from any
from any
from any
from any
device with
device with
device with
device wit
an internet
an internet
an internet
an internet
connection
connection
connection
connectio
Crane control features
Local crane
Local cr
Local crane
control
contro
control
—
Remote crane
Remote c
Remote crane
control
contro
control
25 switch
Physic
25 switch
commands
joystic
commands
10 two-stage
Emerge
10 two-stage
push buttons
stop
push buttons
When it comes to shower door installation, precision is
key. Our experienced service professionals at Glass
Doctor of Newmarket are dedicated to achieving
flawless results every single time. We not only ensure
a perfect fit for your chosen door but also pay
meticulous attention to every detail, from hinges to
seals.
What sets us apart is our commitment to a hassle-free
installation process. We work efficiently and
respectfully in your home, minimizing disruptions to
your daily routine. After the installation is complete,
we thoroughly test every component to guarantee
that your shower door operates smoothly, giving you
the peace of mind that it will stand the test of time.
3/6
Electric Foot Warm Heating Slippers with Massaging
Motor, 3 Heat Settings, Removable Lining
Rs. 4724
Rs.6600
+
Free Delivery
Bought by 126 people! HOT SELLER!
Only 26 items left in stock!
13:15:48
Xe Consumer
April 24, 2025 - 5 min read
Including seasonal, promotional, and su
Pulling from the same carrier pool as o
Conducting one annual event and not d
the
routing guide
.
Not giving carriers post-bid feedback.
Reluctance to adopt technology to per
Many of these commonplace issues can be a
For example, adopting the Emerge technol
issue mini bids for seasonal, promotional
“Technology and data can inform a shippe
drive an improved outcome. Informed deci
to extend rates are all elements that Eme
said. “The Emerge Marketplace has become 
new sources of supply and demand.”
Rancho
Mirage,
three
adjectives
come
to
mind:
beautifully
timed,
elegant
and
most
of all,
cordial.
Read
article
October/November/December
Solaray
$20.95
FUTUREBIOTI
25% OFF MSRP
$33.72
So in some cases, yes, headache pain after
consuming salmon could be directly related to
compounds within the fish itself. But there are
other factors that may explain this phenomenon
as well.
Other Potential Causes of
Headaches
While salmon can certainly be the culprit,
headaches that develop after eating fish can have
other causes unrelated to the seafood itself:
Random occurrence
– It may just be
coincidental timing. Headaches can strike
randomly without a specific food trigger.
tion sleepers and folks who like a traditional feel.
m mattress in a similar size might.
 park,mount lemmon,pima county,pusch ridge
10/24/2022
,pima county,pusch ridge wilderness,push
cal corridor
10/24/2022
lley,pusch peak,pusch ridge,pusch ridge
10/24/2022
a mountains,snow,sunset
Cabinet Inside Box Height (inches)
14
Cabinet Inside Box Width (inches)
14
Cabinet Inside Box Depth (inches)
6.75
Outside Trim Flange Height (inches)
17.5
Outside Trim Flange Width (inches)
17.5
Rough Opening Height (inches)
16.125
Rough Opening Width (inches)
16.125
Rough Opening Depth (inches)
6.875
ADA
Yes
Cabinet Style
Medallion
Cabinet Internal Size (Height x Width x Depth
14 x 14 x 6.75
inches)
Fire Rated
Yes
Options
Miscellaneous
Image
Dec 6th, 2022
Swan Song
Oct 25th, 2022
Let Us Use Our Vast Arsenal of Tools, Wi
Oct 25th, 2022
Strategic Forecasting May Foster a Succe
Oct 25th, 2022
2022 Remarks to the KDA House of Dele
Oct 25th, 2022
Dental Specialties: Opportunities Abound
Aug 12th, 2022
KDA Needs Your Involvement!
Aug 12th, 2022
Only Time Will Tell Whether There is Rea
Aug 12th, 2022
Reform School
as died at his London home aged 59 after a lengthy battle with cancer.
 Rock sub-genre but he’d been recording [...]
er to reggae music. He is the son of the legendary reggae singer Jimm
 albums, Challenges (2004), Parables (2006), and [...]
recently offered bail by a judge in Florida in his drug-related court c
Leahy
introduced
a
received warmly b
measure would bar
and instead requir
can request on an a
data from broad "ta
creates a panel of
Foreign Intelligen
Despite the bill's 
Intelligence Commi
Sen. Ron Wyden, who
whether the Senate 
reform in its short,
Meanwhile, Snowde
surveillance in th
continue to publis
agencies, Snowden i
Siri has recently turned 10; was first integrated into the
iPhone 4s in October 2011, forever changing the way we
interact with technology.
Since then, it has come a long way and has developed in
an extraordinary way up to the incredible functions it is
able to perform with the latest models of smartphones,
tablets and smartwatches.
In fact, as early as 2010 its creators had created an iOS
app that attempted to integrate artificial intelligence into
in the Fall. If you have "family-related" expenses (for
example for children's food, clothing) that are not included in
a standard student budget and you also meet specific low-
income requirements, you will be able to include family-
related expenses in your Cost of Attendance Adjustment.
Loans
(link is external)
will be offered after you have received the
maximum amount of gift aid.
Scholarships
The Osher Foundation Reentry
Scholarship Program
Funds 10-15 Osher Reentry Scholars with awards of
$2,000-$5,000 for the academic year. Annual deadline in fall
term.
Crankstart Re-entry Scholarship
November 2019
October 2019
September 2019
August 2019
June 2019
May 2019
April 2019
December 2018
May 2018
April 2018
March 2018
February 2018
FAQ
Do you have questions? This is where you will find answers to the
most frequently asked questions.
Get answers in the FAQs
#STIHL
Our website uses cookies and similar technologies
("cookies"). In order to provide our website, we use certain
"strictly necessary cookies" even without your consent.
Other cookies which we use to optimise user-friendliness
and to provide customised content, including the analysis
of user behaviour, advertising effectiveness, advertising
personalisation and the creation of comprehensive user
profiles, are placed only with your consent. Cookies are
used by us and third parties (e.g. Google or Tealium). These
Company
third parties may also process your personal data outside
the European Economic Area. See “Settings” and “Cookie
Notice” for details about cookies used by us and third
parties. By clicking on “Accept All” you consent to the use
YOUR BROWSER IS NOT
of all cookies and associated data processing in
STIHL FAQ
---------------
- **ABOUT THIS TASK**: Can you put every line of the listing above into a Markdown table with the columns Row and Line, numbering the rows and leaving out blank lines?

- **EXERCISE SOLUTION**:
| Row | Line |
|---|---|
| 1 | from any |
| 2 | from any |
| 3 | from any |
| 4 | from any |
| 5 | device with |
| 6 | device with |
| 7 | device with |
| 8 | device wit |
| 9 | an internet |
| 10 | an internet |
| 11 | an internet |
| 12 | an internet |
| 13 | connection |
| 14 | connection |
| 15 | connection |
| 16 | connectio |
| 17 | Crane control features |
| 18 | Local crane |
| 19 | Local cr |
| 20 | Local crane |
| 21 | control |
| 22 | contro |
| 23 | control |
| 24 | — |
| 25 | Remote crane |
| 26 | Remote c |
| 27 | Remote crane |
| 28 | control |
| 29 | contro |
| 30 | control |
| 31 | 25 switch |
| 32 | Physic |
| 33 | 25 switch |
| 34 | commands |
| 35 | joystic |
| 36 | commands |
| 37 | 10 two-stage |
| 38 | Emerge |
| 39 | 10 two-stage |
| 40 | push buttons |
| 41 | stop |
| 42 | push buttons |
| 43 | When it comes to shower door installation, precision is |
| 44 | key. Our experienced service professionals at Glass |
| 45 | Doctor of Newmarket are dedicated to achieving |
| 46 | flawless results every single time. We not only ensure |
| 47 | a perfect fit for your chosen door but also pay |
| 48 | meticulous attention to every detail, from hinges to |
| 49 | seals. |
| 50 | What sets us apart is our commitment to a hassle-free |
| 51 | installation process. We work efficiently and |
| 52 | respectfully in your home, minimizing disruptions to |
| 53 | your daily routine. After the installation is complete, |
| 54 | we thoroughly test every component to guarantee |
| 55 | that your shower door operates smoothly, giving you |
| 56 | the peace of mind that it will stand the test of time. |
| 57 | 3/6 |
| 58 | Electric Foot Warm Heating Slippers with Massaging |
| 59 | Motor, 3 Heat Settings, Removable Lining |
| 60 | Rs. 4724 |
| 61 | Rs.6600 |
| 62 | + |
| 63 | Free Delivery |
| 64 | Bought by 126 people! HOT SELLER! |
| 65 | Only 26 items left in stock! |
| 66 | 13:15:48 |
| 67 | Xe Consumer |
| 68 | April 24, 2025 - 5 min read |
| 69 | Including seasonal, promotional, and su |
| 70 | Pulling from the same carrier pool as o |
| 71 | Conducting one annual event and not d |
| 72 | the |
| 73 | routing guide |
| 74 | . |
| 75 | Not giving carriers post-bid feedback. |
| 76 | Reluctance to adopt technology to per |
| 77 | Many of these commonplace issues can be a |
| 78 | For example, adopting the Emerge technol |
| 79 | issue mini bids for seasonal, promotional |
| 80 | “Technology and data can inform a shippe |
| 81 | drive an improved outcome. Informed deci |
| 82 | to extend rates are all elements that Eme |
| 83 | said. “The Emerge Marketplace has become  |
| 84 | new sources of supply and demand.” |
| 85 | Rancho |
| 86 | Mirage, |
| 87 | three |
| 88 | adjectives |
| 89 | come |
| 90 | to |
| 91 | mind: |
| 92 | beautifully |
| 93 | timed, |
| 94 | elegant |
| 95 | and |
| 96 | most |
| 97 | of all, |
| 98 | cordial. |
| 99 | Read |
| 100 | article |
| 101 | October/November/December |
| 102 | Solaray |
| 103 | $20.95 |
| 104 | FUTUREBIOTI |
| 105 | 25% OFF MSRP |
| 106 | $33.72 |
| 107 | So in some cases, yes, headache pain after |
| 108 | consuming salmon could be directly related to |
| 109 | compounds within the fish itself. But there are |
| 110 | other factors that may explain this phenomenon |
| 111 | as well. |
| 112 | Other Potential Causes of |
| 113 | Headaches |
| 114 | While salmon can certainly be the culprit, |
| 115 | headaches that develop after eating fish can have |
| 116 | other causes unrelated to the seafood itself: |
| 117 | Random occurrence |
| 118 | – It may just be |
| 119 | coincidental timing. Headaches can strike |
| 120 | randomly without a specific food trigger. |
| 121 | tion sleepers and folks who like a traditional feel. |
| 122 | m mattress in a similar size might. |
| 123 |  park,mount lemmon,pima county,pusch ridge |
| 124 | 10/24/2022 |
| 125 | ,pima county,pusch ridge wilderness,push |
| 126 | cal corridor |
| 127 | 10/24/2022 |
| 128 | lley,pusch peak,pusch ridge,pusch ridge |
| 129 | 10/24/2022 |
| 130 | a mountains,snow,sunset |
| 131 | Cabinet Inside Box Height (inches) |
| 132 | 14 |
| 133 | Cabinet Inside Box Width (inches) |
| 134 | 14 |
| 135 | Cabinet Inside Box Depth (inches) |
| 136 | 6.75 |
| 137 | Outside Trim Flange Height (inches) |
| 138 | 17.5 |
| 139 | Outside Trim Flange Width (inches) |
| 140 | 17.5 |
| 141 | Rough Opening Height (inches) |
| 142 | 16.125 |
| 143 | Rough Opening Width (inches) |
| 144 | 16.125 |
| 145 | Rough Opening Depth (inches) |
| 146 | 6.875 |
| 147 | ADA |
| 148 | Yes |
| 149 | Cabinet Style |
| 150 | Medallion |
| 151 | Cabinet Internal Size (Height x Width x Depth |
| 152 | 14 x 14 x 6.75 |
| 153 | inches) |
| 154 | Fire Rated |
| 155 | Yes |
| 156 | Options |
| 157 | Miscellaneous |
| 158 | Image |
| 159 | Dec 6th, 2022 |
| 160 | Swan Song |
| 161 | Oct 25th, 2022 |
| 162 | Let Us Use Our Vast Arsenal of Tools, Wi |
| 163 | Oct 25th, 2022 |
| 164 | Strategic Forecasting May Foster a Succe |
| 165 | Oct 25th, 2022 |
| 166 | 2022 Remarks to the KDA House of Dele |
| 167 | Oct 25th, 2022 |
| 168 | Dental Specialties: Opportunities Abound |
| 169 | Aug 12th, 2022 |
| 170 | KDA Needs Your Involvement! |
| 171 | Aug 12th, 2022 |
| 172 | Only Time Will Tell Whether There is Rea |
| 173 | Aug 12th, 2022 |
| 174 | Reform School |
| 175 | as died at his London home aged 59 after a lengthy battle with cancer. |
| 176 |  Rock sub-genre but he’d been recording [...] |
| 177 | er to reggae music. He is the son of the legendary reggae singer Jimm |
| 178 |  albums, Challenges (2004), Parables (2006), and [...] |
| 179 | recently offered bail by a judge in Florida in his drug-related court c |
| 180 | Leahy |
| 181 | introduced |
| 182 | a |
| 183 | received warmly b |
| 184 | measure would bar |
| 185 | and instead requir |
| 186 | can request on an a |
| 187 | data from broad "ta |
| 188 | creates a panel of |
| 189 | Foreign Intelligen |
| 190 | Despite the bill's  |
| 191 | Intelligence Commi |
| 192 | Sen. Ron Wyden, who |
| 193 | whether the Senate  |
| 194 | reform in its short, |
| 195 | Meanwhile, Snowde |
| 196 | surveillance in th |
| 197 | continue to publis |
| 198 | agencies, Snowden i |
| 199 | Siri has recently turned 10; was first integrated into the |
| 200 | iPhone 4s in October 2011, forever changing the way we |
| 201 | interact with technology. |
| 202 | Since then, it has come a long way and has developed in |
| 203 | an extraordinary way up to the incredible functions it is |
| 204 | able to perform with the latest models of smartphones, |
| 205 | tablets and smartwatches. |
| 206 | In fact, as early as 2010 its creators had created an iOS |
| 207 | app that attempted to integrate artificial intelligence into |
| 208 | in the Fall. If you have "family-related" expenses (for |
| 209 | example for children's food, clothing) that are not included in |
| 210 | a standard student budget and you also meet specific low- |
| 211 | income requirements, you will be able to include family- |
| 212 | related expenses in your Cost of Attendance Adjustment. |
| 213 | Loans |
| 214 | (link is external) |
| 215 | will be offered after you have received the |
| 216 | maximum amount of gift aid. |
| 217 | Scholarships |
| 218 | The Osher Foundation Reentry |
| 219 | Scholarship Program |
| 220 | Funds 10-15 Osher Reentry Scholars with awards of |
| 221 | $2,000-$5,000 for the academic year. Annual deadline in fall |
| 222 | term. |
| 223 | Crankstart Re-entry Scholarship |
| 224 | November 2019 |
| 225 | October 2019 |
| 226 | September 2019 |
| 227 | August 2019 |
| 228 | June 2019 |
| 229 | May 2019 |
| 230 | April 2019 |
| 231 | December 2018 |
| 232 | May 2018 |
| 233 | April 2018 |
| 234 | March 2018 |
| 235 | February 2018 |
| 236 | FAQ |
| 237 | Do you have questions? This is where you will find answers to the |
| 238 | most frequently asked questions. |
| 239 | Get answers in the FAQs |
| 240 | #STIHL |
| 241 | Our website uses cookies and similar technologies |
| 242 | ("cookies"). In order to provide our website, we use certain |
| 243 | "strictly necessary cookies" even without your consent. |
| 244 | Other cookies which we use to optimise user-friendliness |
| 245 | and to provide customised content, including the analysis |
| 246 | of user behaviour, advertising effectiveness, advertising |
| 247 | personalisation and the creation of comprehensive user |
| 248 | profiles, are placed only with your consent. Cookies are |
| 249 | used by us and third parties (e.g. Google or Tealium). These |
| 250 | Company |
| 251 | third parties may also process your personal data outside |
| 252 | the European Economic Area. See “Settings” and “Cookie |
| 253 | Notice” for details about cookies used by us and third |
| 254 | parties. By clicking on “Accept All” you consent to the use |
| 255 | YOUR BROWSER IS NOT |
| 256 | of all cookies and associated data processing in |
| 257 | STIHL FAQ |